Bien que le marché de l’emploi aux Etats-Unis affiche une notable amélioration-le taux de chômage étant descendu à 5,3%- deux facteurs au moins freinent la Fed dans son enthousiasme à intervenir sur ses taux directeurs prochainement : la force du dollar et la faiblesse de l’inflation consécutive au fort repli du cours du baril de pétrole-tombé à 41 dollars mercredi-tous deux étroitement dépendants de la conjoncture qui se dessine en Chine.

Les minutes de la Fed ont clairement montré que certains membres du comité de pilotage de la politique monétaire étaient préoccupés par ce qui se passait au sein de la deuxième puissance mondiale.

Le ralentissement prononcé de la dynamique économique en Chine pourrait contribuer à maintenir une inflation faible et un dollar fort.

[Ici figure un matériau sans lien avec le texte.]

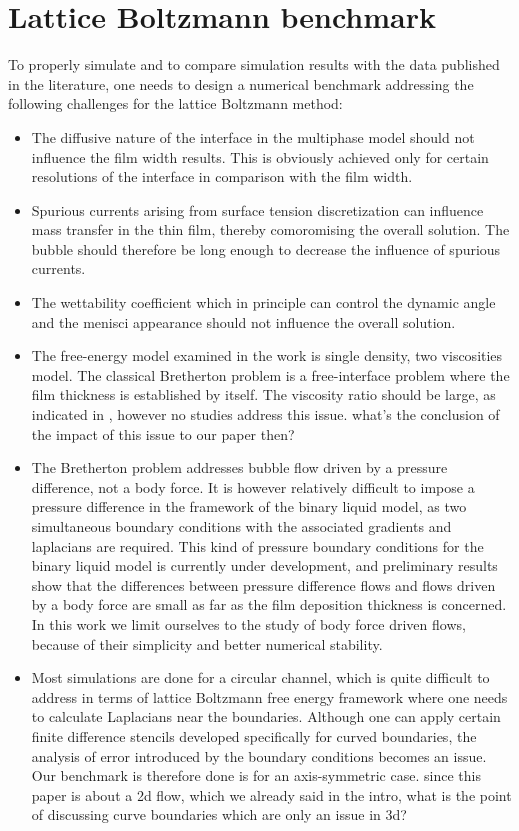 \documentclass{article}
\newcommand{\todo}[1]{{\color{red}#1}}
\begin{document}
\section{Lattice Boltzmann benchmark}
To properly simulate and to compare simulation results with the data
published in the literature, one needs to design a numerical benchmark addressing
the following challenges for the lattice Boltzmann method:
\begin{itemize}
 \item The diffusive nature of the interface in the multiphase model should not
influence the film width results. This is obviously achieved only for certain
resolutions of the interface in comparison with the film width.
 \item Spurious currents arising from surface tension discretization
can influence mass transfer in the thin film, thereby comoromising the
overall solution. The bubble should therefore be long enough to decrease the
influence of spurious currents.
 \item The wettability coefficient which in principle can control the
dynamic angle and the menisci appearance \cite{pagonabarraga-finger} should not
influence the overall solution.
 \item The free-energy model examined in the work is single density, two
viscosities model. The classical Bretherton problem is a free-interface problem
where the film thickness is established by itself. The viscosity ratio should
be large, as indicated in \cite{pagonabarraga-fingers}, however no studies
address this issue. \todo{what's the conclusion of the impact of this issue to our paper then?}
  \item The Bretherton problem addresses bubble flow driven by a pressure
difference, not a body force.  It is however relatively difficult to impose a
pressure difference in the framework of the binary liquid model, as two
simultaneous boundary conditions with the associated gradients and laplacians are required.
This kind of pressure boundary conditions for the binary liquid model is currently
under development, and preliminary results show that the differences between
pressure difference flows and flows driven by a body force are small as far as the film
deposition thickness is concerned.  In this work we limit ourselves to the study
of body force driven flows, because of their simplicity and better numerical stability.
 \item Most simulations are done for a circular channel,
which is quite difficult to address in terms of lattice Boltzmann free energy
framework where one needs to calculate Laplacians near the boundaries.
Although one can apply certain finite difference stencils
\cite{arnold-boundary,hunt-boundary} developed specifically for curved boundaries,
the analysis of error introduced by the boundary conditions becomes an issue.
Our benchmark is therefore done is for an axis-symmetric case. \todo{since this paper
is about a 2d flow, which we already said in the intro, what is the point of discussing
curve boundaries which are only an issue in 3d?}
\end{itemize}
\end{document}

Or, la faiblesse de l’inflation tend à inciter les consommateurs américains à reporter leurs achats et alourdit la charge de la dette des agents économiques ayant contracté un crédit. Le renchérissement du dollar, en plus de nuire aux sociétés exportatrices américaines, rend encore plus difficile pour la Fed la tache de remonter le niveau de l’inflation.

Un autre point à l’esprit de la Fed qui pourrait la dissuader de réagir en septembre réside dans le vote du Congrès prévu en octobre pour le nouveau budget annuel et le relèvement du plafond de la dette du pays pour éviter un défaut. L’importance des Républicains au sein du Parlement américain pourrait conduire à une nouvelle impasse et mettre à mal davantage le sentiment de confiance des ménages et des entreprises dans le pays.

Comme d’habitude aucun timing précis n’a été précisé par la Fed dans ce communiqué.

Toutefois étant donné ces freins clairement identifiables, de plus en plus d’opérateurs de marché tablent sur un relèvement des taux non en septembre, mais en décembre voire au début de l’année prochaine.